In accordance with this idea each $MAKI token is backed by a basket of ingredients (ETH, USDT, USDC, MAKI-USDC LP etc) and other assets acquired during the project development, giving it an intrinsic value that is supported by a floor price.
In contrast to its predecessors, who based their projects on the bonding and POL concepts, Uramaki is building DeFi apps and other appliances from the early days of its existence in order to increase the flow of assets into the Kitchen (thanks to fees collected from these services) and then utilize these ingredients to accumulate undervalued assets that will significantly raise the value of the entire TVL.
The more valuable assets we gather for our Kitchen, the higher the floor price and, consequently, the intrinsic value of each individual token. This is of particular importance because a higher floor price will allow investors to liquidate some of their rewards through an inverted cooking mechanism, which will calculate the price of redemption based on the value of the assets held in the Kitchen divided by the number of $MAKI tokens that have been issued. With this approach, investors can liquidate some of their holdings without negative impact on the chart, enabling uninterrupted development & growth of the protocol. This function will be introduced in the stage 2 of project development. Our initial objective is TVL growth which will serve as support for future expansion and enable additional investments.
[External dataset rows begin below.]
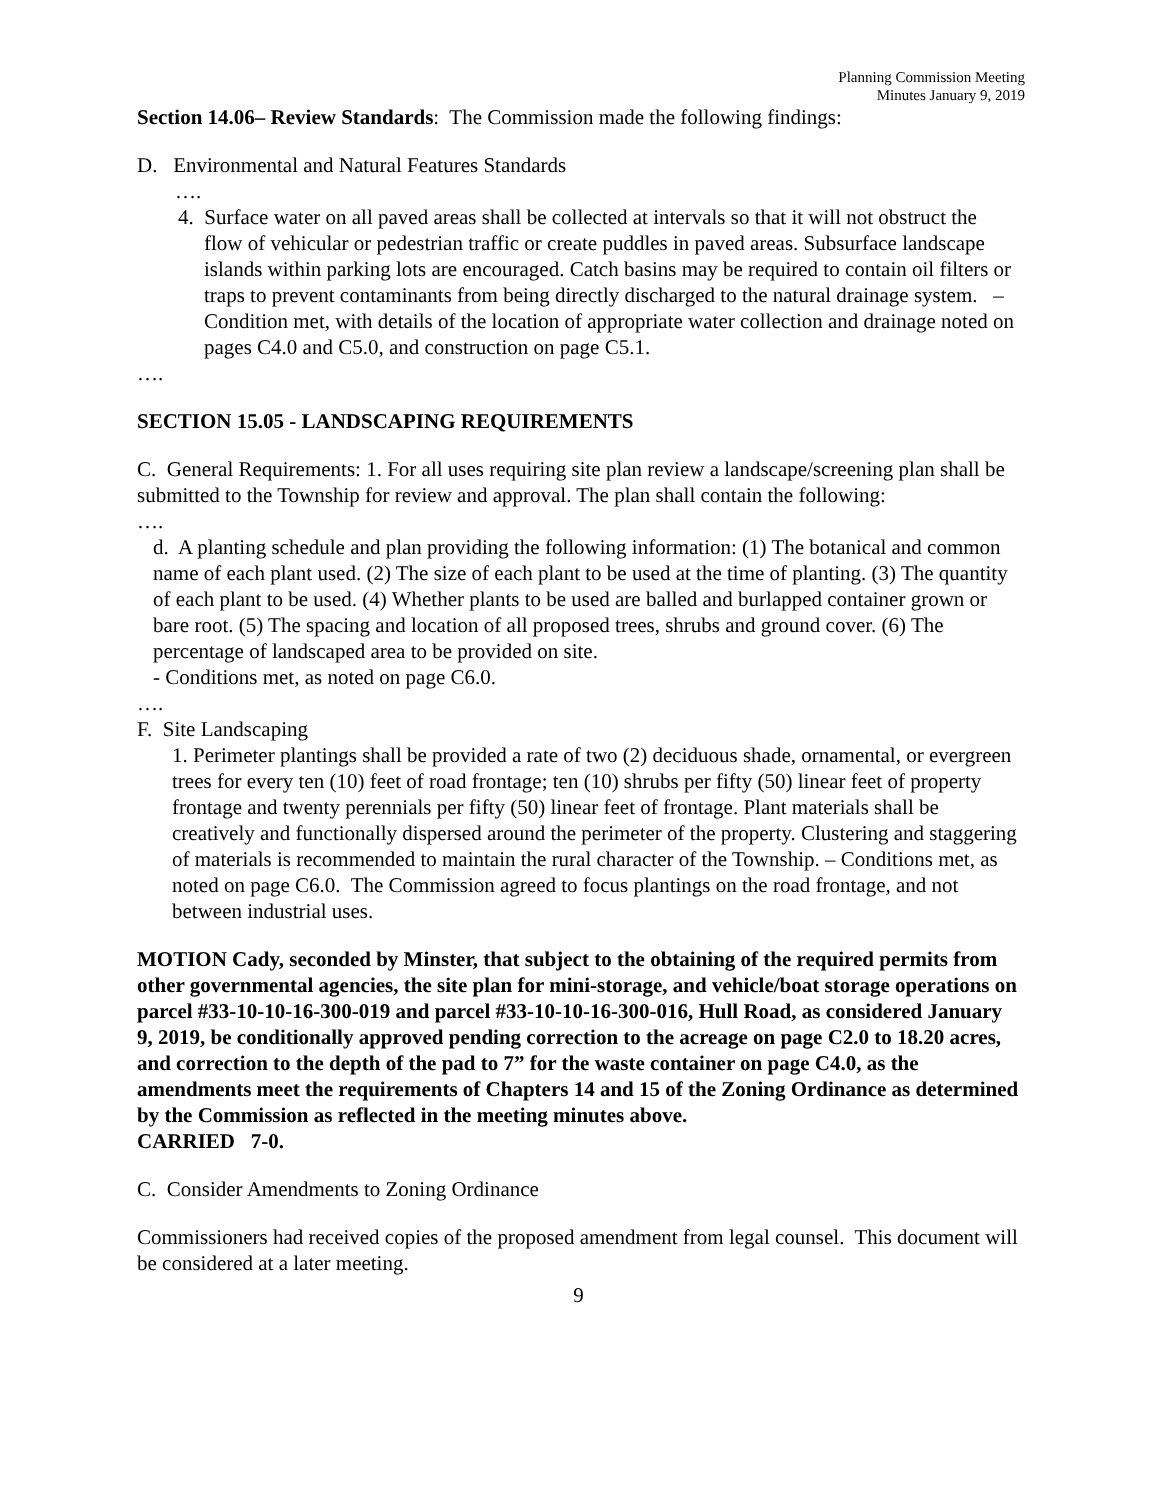Planning Commission Meeting
Minutes January 9, 2019
Section 14.06– Review Standards: The Commission made the following findings:
D. Environmental and Natural Features Standards
….
4. Surface water on all paved areas shall be collected at intervals so that it will not obstruct the flow of vehicular or pedestrian traffic or create puddles in paved areas. Subsurface landscape islands within parking lots are encouraged. Catch basins may be required to contain oil filters or traps to prevent contaminants from being directly discharged to the natural drainage system. – Condition met, with details of the location of appropriate water collection and drainage noted on pages C4.0 and C5.0, and construction on page C5.1.
….
SECTION 15.05 - LANDSCAPING REQUIREMENTS
C. General Requirements: 1. For all uses requiring site plan review a landscape/screening plan shall be submitted to the Township for review and approval. The plan shall contain the following:
….
d. A planting schedule and plan providing the following information: (1) The botanical and common name of each plant used. (2) The size of each plant to be used at the time of planting. (3) The quantity of each plant to be used. (4) Whether plants to be used are balled and burlapped container grown or bare root. (5) The spacing and location of all proposed trees, shrubs and ground cover. (6) The percentage of landscaped area to be provided on site.
- Conditions met, as noted on page C6.0.
….
F. Site Landscaping
1. Perimeter plantings shall be provided a rate of two (2) deciduous shade, ornamental, or evergreen trees for every ten (10) feet of road frontage; ten (10) shrubs per fifty (50) linear feet of property frontage and twenty perennials per fifty (50) linear feet of frontage. Plant materials shall be creatively and functionally dispersed around the perimeter of the property. Clustering and staggering of materials is recommended to maintain the rural character of the Township. – Conditions met, as noted on page C6.0. The Commission agreed to focus plantings on the road frontage, and not between industrial uses.
MOTION Cady, seconded by Minster, that subject to the obtaining of the required permits from other governmental agencies, the site plan for mini-storage, and vehicle/boat storage operations on parcel #33-10-10-16-300-019 and parcel #33-10-10-16-300-016, Hull Road, as considered January 9, 2019, be conditionally approved pending correction to the acreage on page C2.0 to 18.20 acres, and correction to the depth of the pad to 7” for the waste container on page C4.0, as the amendments meet the requirements of Chapters 14 and 15 of the Zoning Ordinance as determined by the Commission as reflected in the meeting minutes above.
CARRIED 7-0.
C. Consider Amendments to Zoning Ordinance
Commissioners had received copies of the proposed amendment from legal counsel. This document will be considered at a later meeting.
9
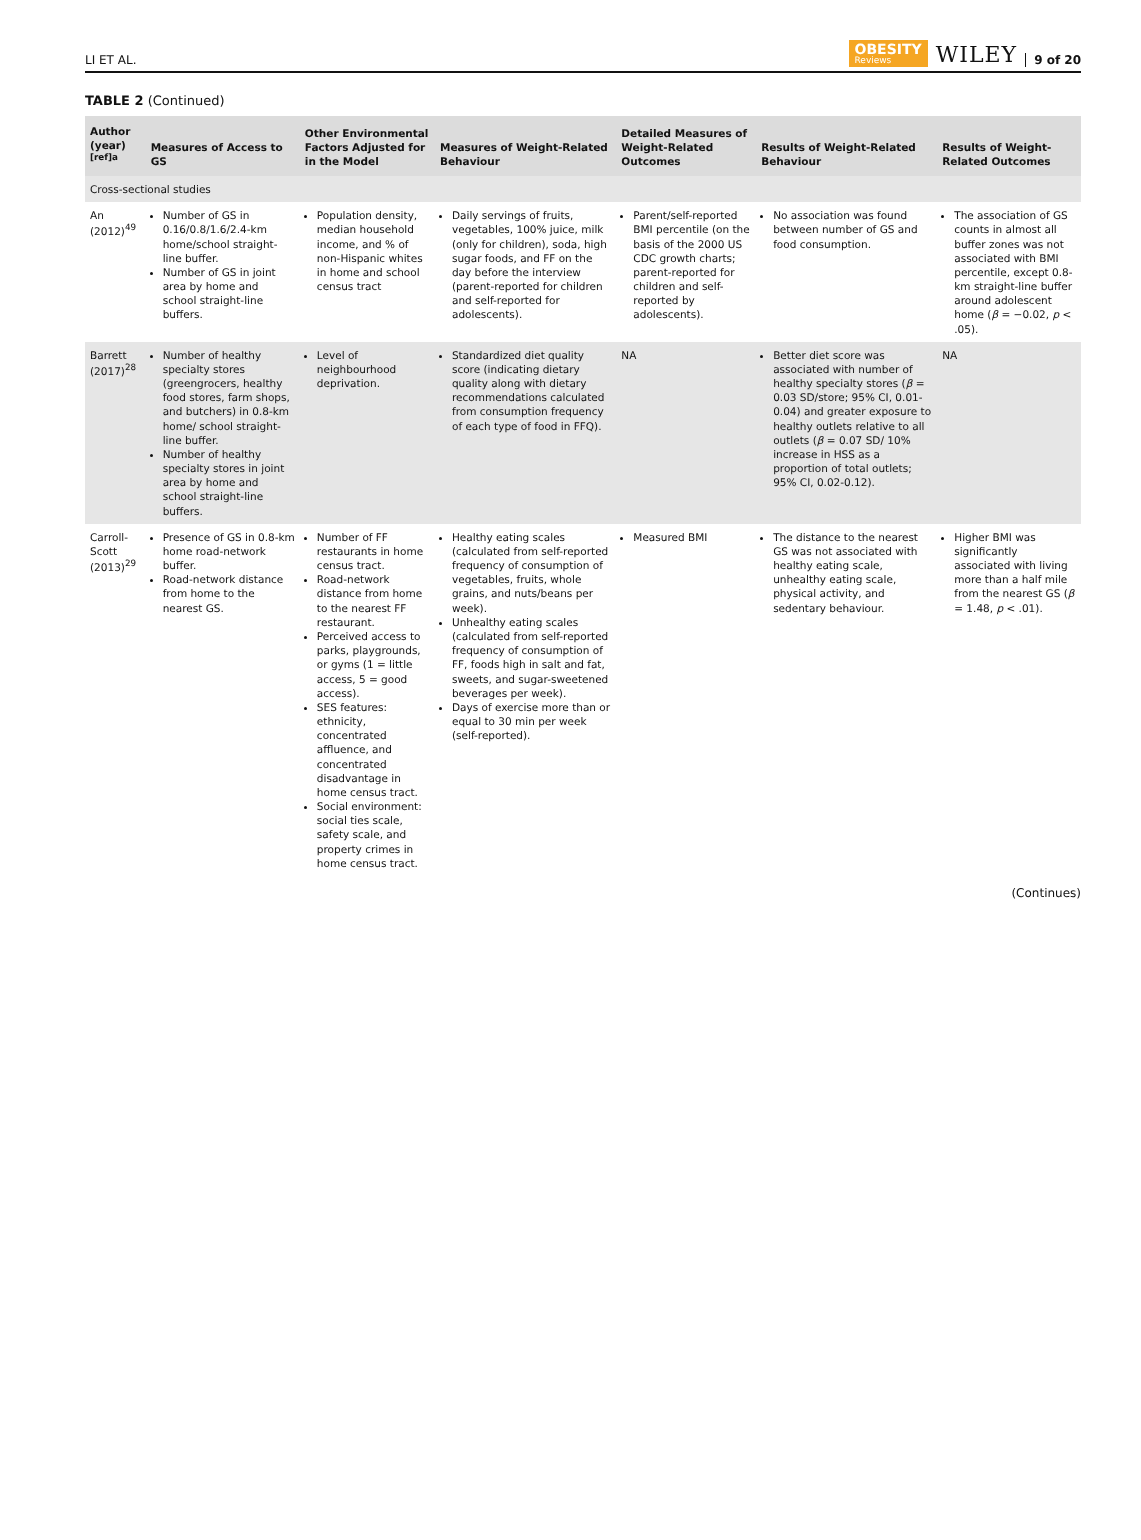LI ET AL.
OBESITY
Reviews
WILEY
9 of 20
TABLE 2 (Continued)
| Author (year)<sup>[ref]a</sup> | Measures of Access to GS | Other Environmental Factors Adjusted for in the Model | Measures of Weight-Related Behaviour | Detailed Measures of Weight-Related Outcomes | Results of Weight-Related Behaviour | Results of Weight-Related Outcomes |
| --- | --- | --- | --- | --- | --- | --- |
| Cross-sectional studies | | | | | | |
| An (2012)<sup>49</sup> | Number of GS in 0.16/0.8/1.6/2.4-km home/school straight-line buffer. Number of GS in joint area by home and school straight-line buffers. | Population density, median household income, and % of non-Hispanic whites in home and school census tract | Daily servings of fruits, vegetables, 100% juice, milk (only for children), soda, high sugar foods, and FF on the day before the interview (parent-reported for children and self-reported for adolescents). | Parent/self-reported BMI percentile (on the basis of the 2000 US CDC growth charts; parent-reported for children and self-reported by adolescents). | No association was found between number of GS and food consumption. | The association of GS counts in almost all buffer zones was not associated with BMI percentile, except 0.8-km straight-line buffer around adolescent home ( β = −0.02, p < .05). |
| Barrett (2017)<sup>28</sup> | Number of healthy specialty stores (greengrocers, healthy food stores, farm shops, and butchers) in 0.8-km home/ school straight-line buffer. Number of healthy specialty stores in joint area by home and school straight-line buffers. | Level of neighbourhood deprivation. | Standardized diet quality score (indicating dietary quality along with dietary recommendations calculated from consumption frequency of each type of food in FFQ). | NA | Better diet score was associated with number of healthy specialty stores ( β = 0.03 SD/store; 95% CI, 0.01-0.04) and greater exposure to healthy outlets relative to all outlets ( β = 0.07 SD/ 10% increase in HSS as a proportion of total outlets; 95% CI, 0.02-0.12). | NA |
| Carroll-Scott (2013)<sup>29</sup> | Presence of GS in 0.8-km home road-network buffer. Road-network distance from home to the nearest GS. | Number of FF restaurants in home census tract. Road-network distance from home to the nearest FF restaurant. Perceived access to parks, playgrounds, or gyms (1 = little access, 5 = good access). SES features: ethnicity, concentrated affluence, and concentrated disadvantage in home census tract. Social environment: social ties scale, safety scale, and property crimes in home census tract. | Healthy eating scales (calculated from self-reported frequency of consumption of vegetables, fruits, whole grains, and nuts/beans per week). Unhealthy eating scales (calculated from self-reported frequency of consumption of FF, foods high in salt and fat, sweets, and sugar-sweetened beverages per week). Days of exercise more than or equal to 30 min per week (self-reported). | Measured BMI | The distance to the nearest GS was not associated with healthy eating scale, unhealthy eating scale, physical activity, and sedentary behaviour. | Higher BMI was significantly associated with living more than a half mile from the nearest GS ( β = 1.48, p < .01). |
(Continues)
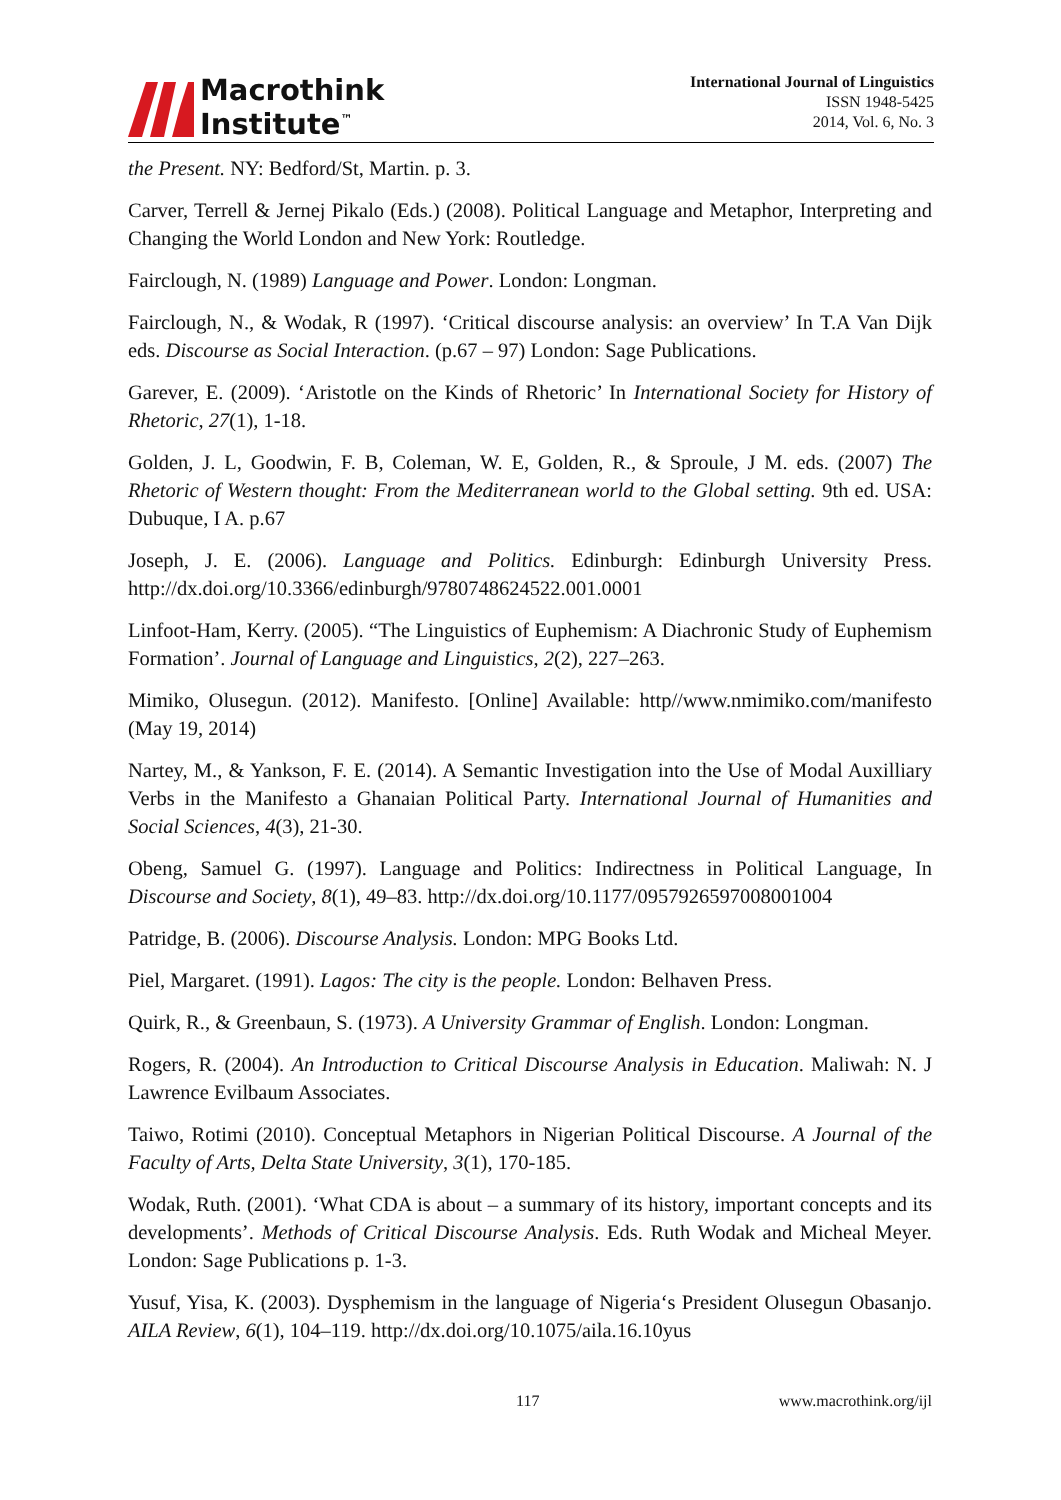Macrothink
Institute<sup>™</sup>
International Journal of Linguistics
ISSN 1948-5425
2014, Vol. 6, No. 3
the Present. NY: Bedford/St, Martin. p. 3.
Carver, Terrell & Jernej Pikalo (Eds.) (2008). Political Language and Metaphor, Interpreting and Changing the World London and New York: Routledge.
Fairclough, N. (1989) Language and Power. London: Longman.
Fairclough, N., & Wodak, R (1997). ‘Critical discourse analysis: an overview’ In T.A Van Dijk eds. Discourse as Social Interaction. (p.67 – 97) London: Sage Publications.
Garever, E. (2009). ‘Aristotle on the Kinds of Rhetoric’ In International Society for History of Rhetoric, 27(1), 1-18.
Golden, J. L, Goodwin, F. B, Coleman, W. E, Golden, R., & Sproule, J M. eds. (2007) The Rhetoric of Western thought: From the Mediterranean world to the Global setting. 9th ed. USA: Dubuque, I A. p.67
Joseph, J. E. (2006). Language and Politics. Edinburgh: Edinburgh University Press. http://dx.doi.org/10.3366/edinburgh/9780748624522.001.0001
Linfoot-Ham, Kerry. (2005). “The Linguistics of Euphemism: A Diachronic Study of Euphemism Formation’. Journal of Language and Linguistics, 2(2), 227–263.
Mimiko, Olusegun. (2012). Manifesto. [Online] Available: http//www.nmimiko.com/manifesto (May 19, 2014)
Nartey, M., & Yankson, F. E. (2014). A Semantic Investigation into the Use of Modal Auxilliary Verbs in the Manifesto a Ghanaian Political Party. International Journal of Humanities and Social Sciences, 4(3), 21-30.
Obeng, Samuel G. (1997). Language and Politics: Indirectness in Political Language, In Discourse and Society, 8(1), 49–83. http://dx.doi.org/10.1177/0957926597008001004
Patridge, B. (2006). Discourse Analysis. London: MPG Books Ltd.
Piel, Margaret. (1991). Lagos: The city is the people. London: Belhaven Press.
Quirk, R., & Greenbaun, S. (1973). A University Grammar of English. London: Longman.
Rogers, R. (2004). An Introduction to Critical Discourse Analysis in Education. Maliwah: N. J Lawrence Evilbaum Associates.
Taiwo, Rotimi (2010). Conceptual Metaphors in Nigerian Political Discourse. A Journal of the Faculty of Arts, Delta State University, 3(1), 170-185.
Wodak, Ruth. (2001). ‘What CDA is about – a summary of its history, important concepts and its developments’. Methods of Critical Discourse Analysis. Eds. Ruth Wodak and Micheal Meyer. London: Sage Publications p. 1-3.
Yusuf, Yisa, K. (2003). Dysphemism in the language of Nigeria‘s President Olusegun Obasanjo. AILA Review, 6(1), 104–119. http://dx.doi.org/10.1075/aila.16.10yus
117 www.macrothink.org/ijl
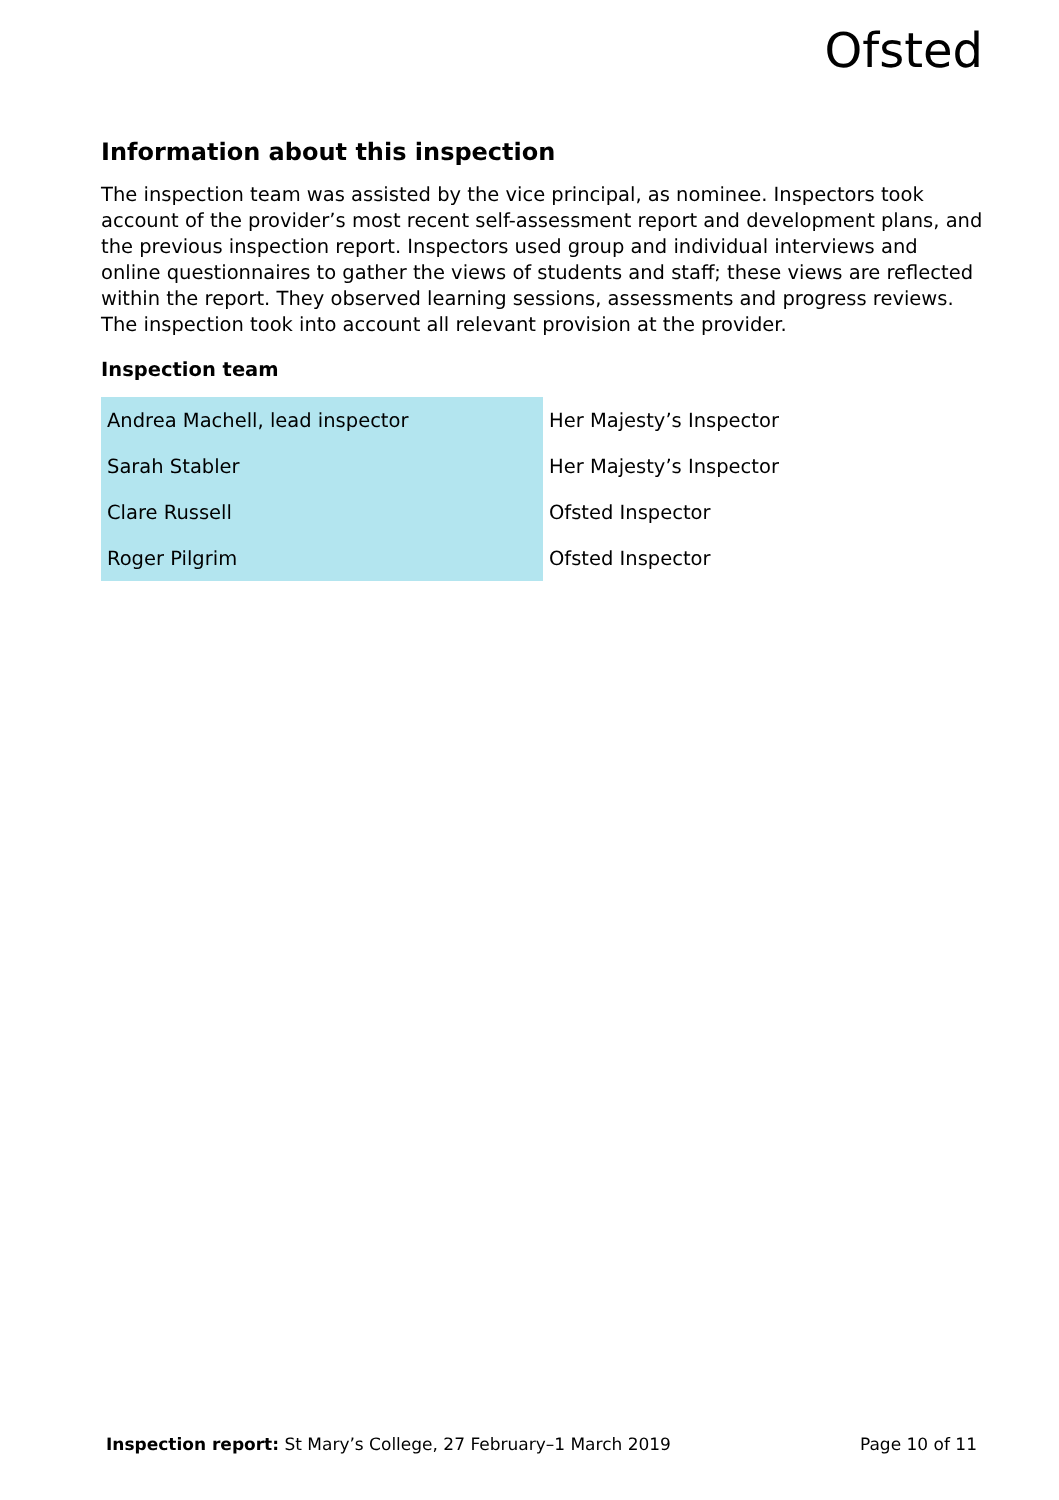Ofsted
Information about this inspection
The inspection team was assisted by the vice principal, as nominee. Inspectors took account of the provider’s most recent self-assessment report and development plans, and the previous inspection report. Inspectors used group and individual interviews and online questionnaires to gather the views of students and staff; these views are reflected within the report. They observed learning sessions, assessments and progress reviews. The inspection took into account all relevant provision at the provider.
Inspection team
| Andrea Machell, lead inspector | Her Majesty’s Inspector |
| Sarah Stabler | Her Majesty’s Inspector |
| Clare Russell | Ofsted Inspector |
| Roger Pilgrim | Ofsted Inspector |
Inspection report: St Mary’s College, 27 February–1 March 2019 Page 10 of 11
There is also difference in the usecase for staked MAKI (sMAKI). Users who staked their MAKI and earned sMAKI in exchange will be able to earn further revenue from the real yield protocols across the DeFi space. This way, MAKI holders will be able to earn more MAKI through staking while also generating passive yields from DeFi’s bluechips. These additional rewards will be distributed from TVL, with the amount determined by the Kitchen’s performance and feasibility.
To compete with other major providers of similar services, some of our services will offer known and popular utilities. Others will be more innovative — for instance, we are developing an appliance that will allow teams & developers to liquidate their team tokens without actually harming the chart and killing their own projects.
Initial Protocol State: Staking (stake $MAKI, earn $MAKI), cooking, and trading will all be available at launch. Over time, further features will be introduced.